L'histoire :
De nos jours, Jeff effectue une cure psychique dans un centre de repos. Ce jeune cadre dynamique dans l’industrie pharmaceutique a bien besoin de faire le vide avant de retourner jongler avec les millions. Mais dans l’institut de Mulhouse où il se retrouve, un vieux voisin de palier l’intrigue et se met à raconter ses démons. Aujourd’hui au crépuscule de sa vie, François Engel était adolescent au moment de la seconde guerre mondiale. Et alors que l’Alsace avait été annexée par le IIIème Reich, il s’était engagé de toute son âme dans les jeunesse hitlérienne… en totale contradiction avec le reste de sa famille. Sa grande sœur Fina faisait de la Résistance active.

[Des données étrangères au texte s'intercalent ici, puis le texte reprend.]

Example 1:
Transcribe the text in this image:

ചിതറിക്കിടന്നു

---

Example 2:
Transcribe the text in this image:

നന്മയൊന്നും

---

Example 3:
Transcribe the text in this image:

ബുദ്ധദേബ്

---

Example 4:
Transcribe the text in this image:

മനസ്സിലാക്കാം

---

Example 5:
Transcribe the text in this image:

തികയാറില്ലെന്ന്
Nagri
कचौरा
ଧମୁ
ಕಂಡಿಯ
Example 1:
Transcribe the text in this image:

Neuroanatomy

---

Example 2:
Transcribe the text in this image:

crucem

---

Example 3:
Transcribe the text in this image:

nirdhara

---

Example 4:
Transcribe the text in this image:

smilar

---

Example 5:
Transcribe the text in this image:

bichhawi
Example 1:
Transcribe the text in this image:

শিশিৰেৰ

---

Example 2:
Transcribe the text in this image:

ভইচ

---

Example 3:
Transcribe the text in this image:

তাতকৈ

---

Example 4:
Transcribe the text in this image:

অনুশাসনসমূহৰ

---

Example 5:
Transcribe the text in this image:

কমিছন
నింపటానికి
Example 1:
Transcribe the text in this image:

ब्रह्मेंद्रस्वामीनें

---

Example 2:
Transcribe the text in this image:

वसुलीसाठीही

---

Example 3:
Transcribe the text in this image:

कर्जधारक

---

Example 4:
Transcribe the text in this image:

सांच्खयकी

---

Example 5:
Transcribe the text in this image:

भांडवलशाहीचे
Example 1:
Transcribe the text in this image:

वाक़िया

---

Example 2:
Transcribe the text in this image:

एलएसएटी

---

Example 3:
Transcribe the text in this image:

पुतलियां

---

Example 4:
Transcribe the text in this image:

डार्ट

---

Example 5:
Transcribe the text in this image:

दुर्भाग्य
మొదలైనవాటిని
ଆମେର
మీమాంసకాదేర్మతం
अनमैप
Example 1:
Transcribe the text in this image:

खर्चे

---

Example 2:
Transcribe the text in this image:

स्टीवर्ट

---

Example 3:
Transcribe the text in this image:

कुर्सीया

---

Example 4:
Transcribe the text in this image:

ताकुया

Son grand frère Antoine était revenu du front dans un état second ; il s’était entièrement consacré au renouveau du vignoble familial, avec l’ambition de réussir des techniques révolutionnaires. Leur père se sentait plus français qu’allemand… mais il avait avant tout essayé de paraître neutre, afin de continuer à assurer la cohérence de la famille. Peine perdu, il avait été déporté, tout d’abord à Schirmeck… puis envoyé à Dachau. Fina se sentait perdue au milieu d’une famille qui explosait et d’une entreprise familiale qui réclamait beaucoup d’efforts…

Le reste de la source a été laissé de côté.